> **Your goal**:
Using the material below, work out how many lines contain "Boundaries". Only the number is wanted.

-- Material supplied follows --

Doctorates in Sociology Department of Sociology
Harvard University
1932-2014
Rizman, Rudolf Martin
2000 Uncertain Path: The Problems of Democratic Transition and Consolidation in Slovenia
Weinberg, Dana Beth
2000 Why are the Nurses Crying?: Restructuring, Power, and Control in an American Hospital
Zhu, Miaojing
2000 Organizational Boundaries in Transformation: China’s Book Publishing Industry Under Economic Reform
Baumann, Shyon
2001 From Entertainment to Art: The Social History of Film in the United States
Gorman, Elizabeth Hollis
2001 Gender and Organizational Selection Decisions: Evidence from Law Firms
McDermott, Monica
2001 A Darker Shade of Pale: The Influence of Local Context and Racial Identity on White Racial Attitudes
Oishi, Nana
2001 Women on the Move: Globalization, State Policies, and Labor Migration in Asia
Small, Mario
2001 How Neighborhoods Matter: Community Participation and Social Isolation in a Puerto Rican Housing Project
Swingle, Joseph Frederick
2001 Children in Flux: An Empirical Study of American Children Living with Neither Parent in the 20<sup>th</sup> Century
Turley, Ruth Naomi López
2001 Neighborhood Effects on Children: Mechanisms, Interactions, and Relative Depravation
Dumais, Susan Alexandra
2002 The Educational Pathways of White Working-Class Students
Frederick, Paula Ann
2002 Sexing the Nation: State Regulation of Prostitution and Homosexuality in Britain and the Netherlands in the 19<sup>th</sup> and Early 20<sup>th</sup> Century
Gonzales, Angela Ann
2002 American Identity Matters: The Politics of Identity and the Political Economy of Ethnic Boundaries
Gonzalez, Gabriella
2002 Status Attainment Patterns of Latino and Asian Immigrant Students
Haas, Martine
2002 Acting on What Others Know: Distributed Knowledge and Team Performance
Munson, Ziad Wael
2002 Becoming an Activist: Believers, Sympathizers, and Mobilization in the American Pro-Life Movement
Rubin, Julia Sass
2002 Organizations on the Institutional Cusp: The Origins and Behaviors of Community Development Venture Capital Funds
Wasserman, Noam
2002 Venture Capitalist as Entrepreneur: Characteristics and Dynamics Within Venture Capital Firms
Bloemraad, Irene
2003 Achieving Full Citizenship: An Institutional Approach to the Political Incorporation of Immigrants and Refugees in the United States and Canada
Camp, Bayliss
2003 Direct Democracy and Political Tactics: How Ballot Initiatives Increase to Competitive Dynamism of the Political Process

-- Material supplied concluded --
-- Material supplied follows --

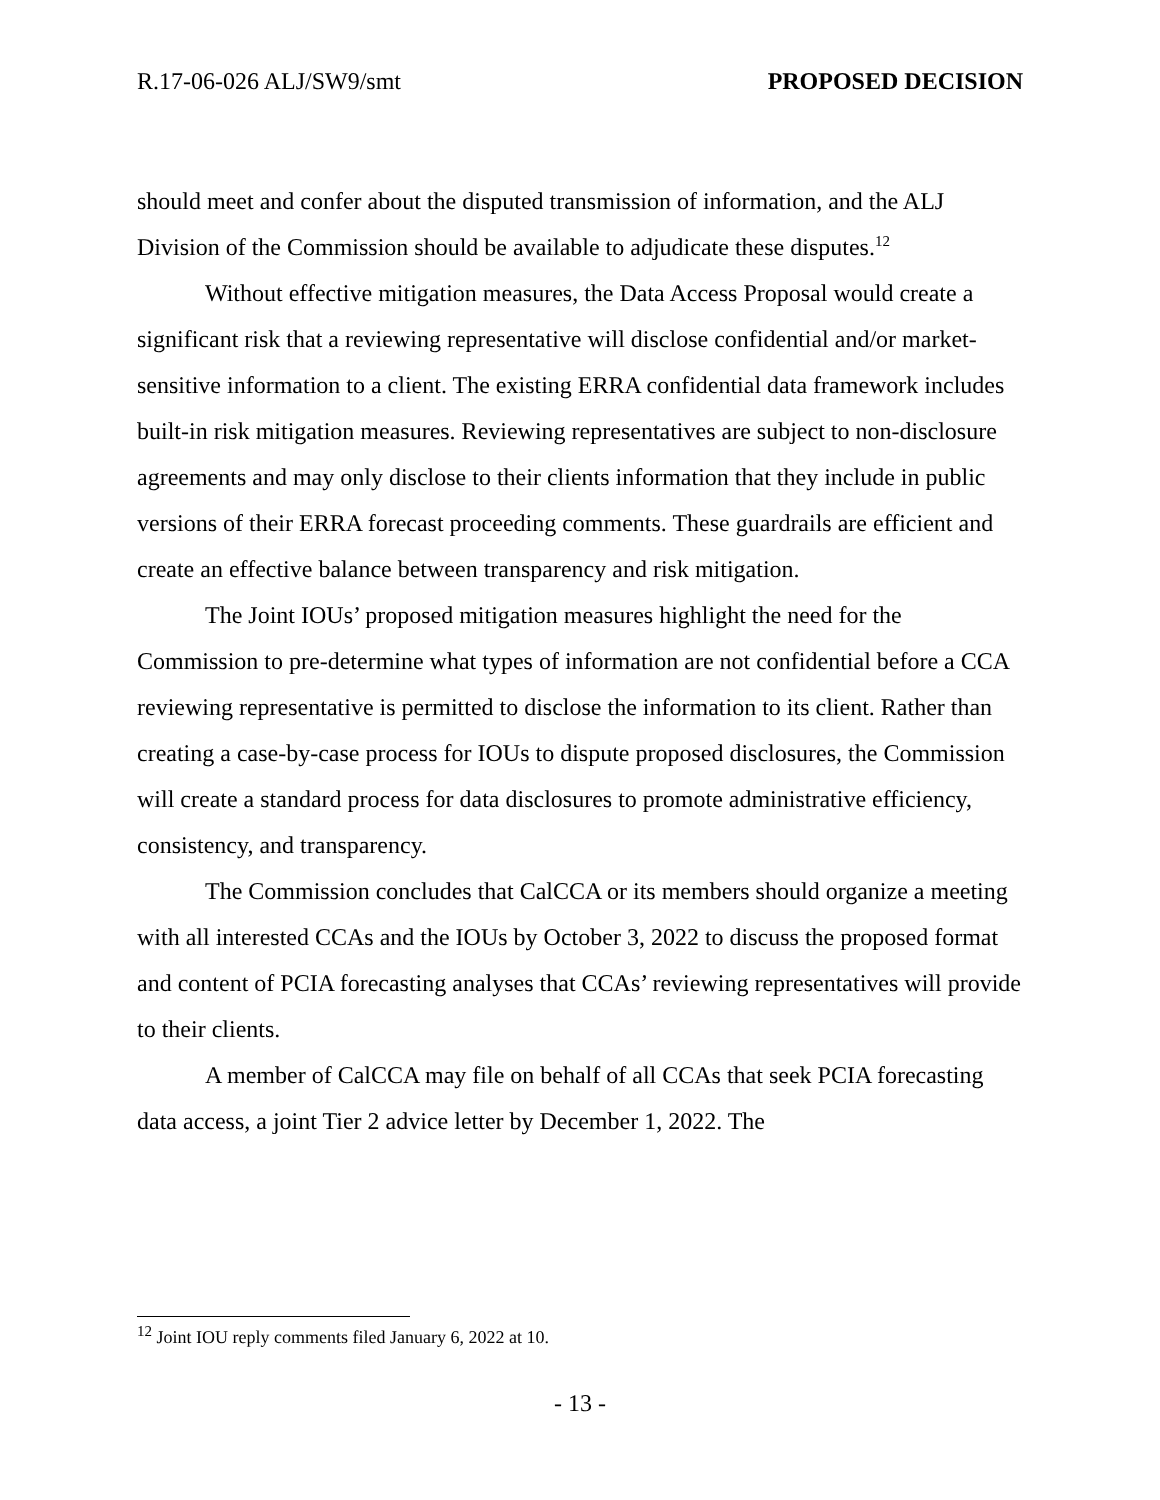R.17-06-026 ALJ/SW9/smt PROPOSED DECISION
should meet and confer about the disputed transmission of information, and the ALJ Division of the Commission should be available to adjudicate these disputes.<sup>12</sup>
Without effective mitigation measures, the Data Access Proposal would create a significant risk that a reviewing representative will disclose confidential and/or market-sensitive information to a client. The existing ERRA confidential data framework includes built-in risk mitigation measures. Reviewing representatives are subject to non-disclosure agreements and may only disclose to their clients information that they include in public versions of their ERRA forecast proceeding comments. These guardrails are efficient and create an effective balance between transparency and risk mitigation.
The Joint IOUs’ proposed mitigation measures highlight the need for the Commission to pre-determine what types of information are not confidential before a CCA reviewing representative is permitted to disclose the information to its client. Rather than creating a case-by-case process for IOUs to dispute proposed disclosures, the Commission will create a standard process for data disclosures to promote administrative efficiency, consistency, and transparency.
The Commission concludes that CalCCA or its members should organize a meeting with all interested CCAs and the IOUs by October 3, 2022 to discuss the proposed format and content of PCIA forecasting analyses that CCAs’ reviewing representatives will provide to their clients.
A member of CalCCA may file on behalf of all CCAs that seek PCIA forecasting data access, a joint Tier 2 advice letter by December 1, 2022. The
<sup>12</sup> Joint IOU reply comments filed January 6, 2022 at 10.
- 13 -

-- Material supplied concluded --

> **Written answer**:
2